Africa-Press. Le Ghana cherche à obtenir des Nations unies la reconnaissance de la traite des esclaves africains comme « le crime le plus grave contre l’humanité », dans une démarche historique visant à inscrire cette période sombre dans la conscience internationale.
Le président ghanéen John Dramani Mahama a annoncé que son pays soumettra en mars prochain une résolution officielle à l’Assemblée générale de l’ONU afin de classer la traite des esclaves africains parmi les crimes les plus atroces commis contre l’humanité.
S’exprimant à l’issue du sommet annuel de l’Union africaine à Addis-Abeba, capitale de l’Éthiopie, Mahama a déclaré que cette initiative « n’est que la première étape », ajoutant: « Nous sommes convaincus qu’à travers les consultations que nous avons menées et avec le soutien de l’Union africaine, la vérité sera enfin reconnue: la traite transatlantique des esclaves a constitué la plus grande injustice et le plus grand crime contre l’humanité. »

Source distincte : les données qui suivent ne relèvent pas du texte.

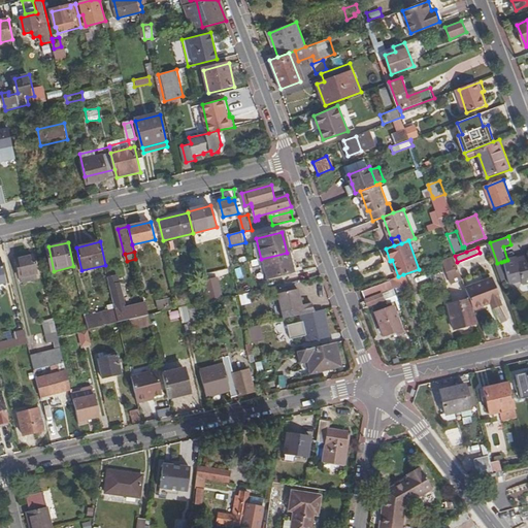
[(292,273),(287,253),(261,259),(266,279),(292,273)]
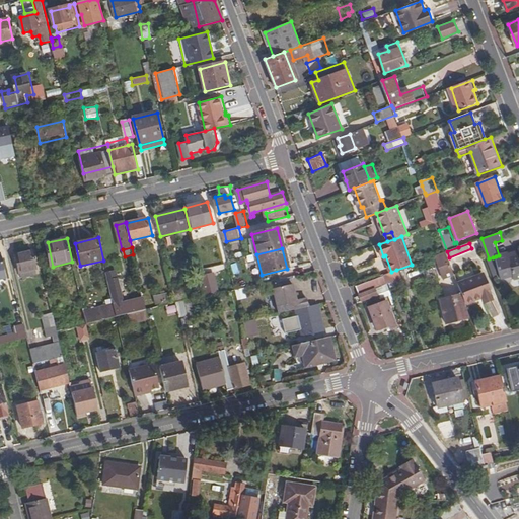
[(518,248),(508,252),(508,253),(509,260),(518,256),(518,248)]
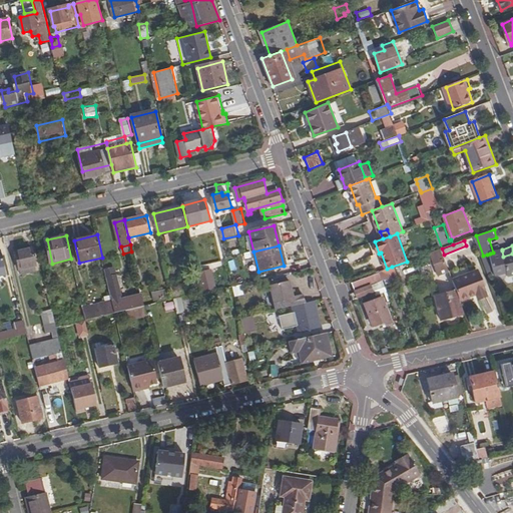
[(19,269),(21,269),(36,266),(32,247),(16,251),(19,269)]
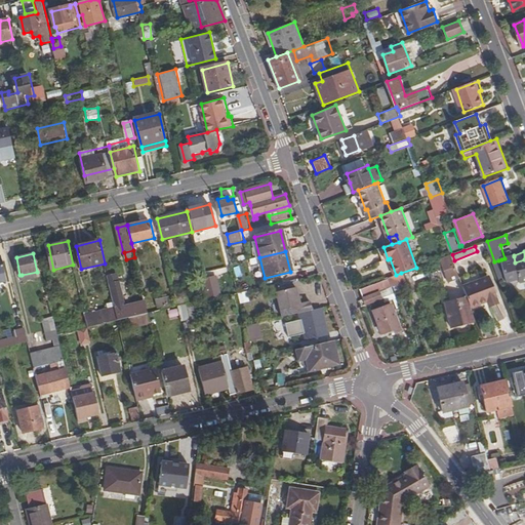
[(461,278),(454,260),(452,254),(441,258),(450,282),(461,278)]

Le président a précisé que le projet de résolution, qui sera présenté aux États membres de l’ONU, porte le titre suivant: « Déclaration sur la traite des esclaves des Africains réduits en servitude et leur asservissement racialisé, qui constitue le crime le plus grave contre l’humanité ». Il a souligné que l’adoption du texte « n’effacera pas l’histoire, mais la reconnaîtra ».
La traite des Africains réduits en esclavage et les formes d’asservissement fondées sur le racisme comptent parmi les questions essentielles qui ont contribué à façonner le monde moderne. Leurs effets se prolongent encore aujourd’hui à travers les inégalités structurelles, la discrimination raciale et les écarts économiques.
Dans ce contexte, Mahama a insisté: « Si l’on ne peut pas changer le passé, on peut au moins le reconnaître », affirmant que cette démarche s’inscrit dans des efforts plus larges visant à réhabiliter les victimes et les vérités historiques occultées.
Le fort de Cape Coast au Ghana — ancien comptoir colonial ayant joué un rôle central dans la traite — demeure un témoin de cette époque. Il a été inscrit au patrimoine mondial de l’UNESCO en 1979. L’ancien président ghanéen Nana Akufo-Addo avait appelé en novembre 2023 à former un front uni pour réclamer des réparations au titre de la traite transatlantique et des dommages causés durant l’ère coloniale.
La traite transatlantique a organisé la déportation de millions de personnes d’Afrique de l’Ouest et d’Afrique centrale vers le Nouveau Monde, ce qui en fait l’un des plus grands crimes organisés de l’histoire humaine.
Mahama, qui dit agir en coordination avec les pays de la CARICOM (Communauté des Caraïbes), a affirmé que l’objectif « ne se limite pas aux réparations financières, mais concerne la restauration de la vérité historique ».
Il a ajouté: « Notre objectif aujourd’hui est de soumettre la résolution à l’Assemblée générale des Nations unies, afin que le monde reconnaisse que ces atrocités ont bien eu lieu et qu’il n’y a pas eu, dans l’histoire moderne ou mondiale, d’injustice plus grande contre l’humanité que la traite des esclaves. »
Le président ghanéen a conclu en soulignant que « l’adoption de cette résolution n’effacera pas l’histoire, mais la reconnaîtra et rendra justice à la mémoire de millions de victimes dont la souffrance a été occultée pendant de longues décennies ».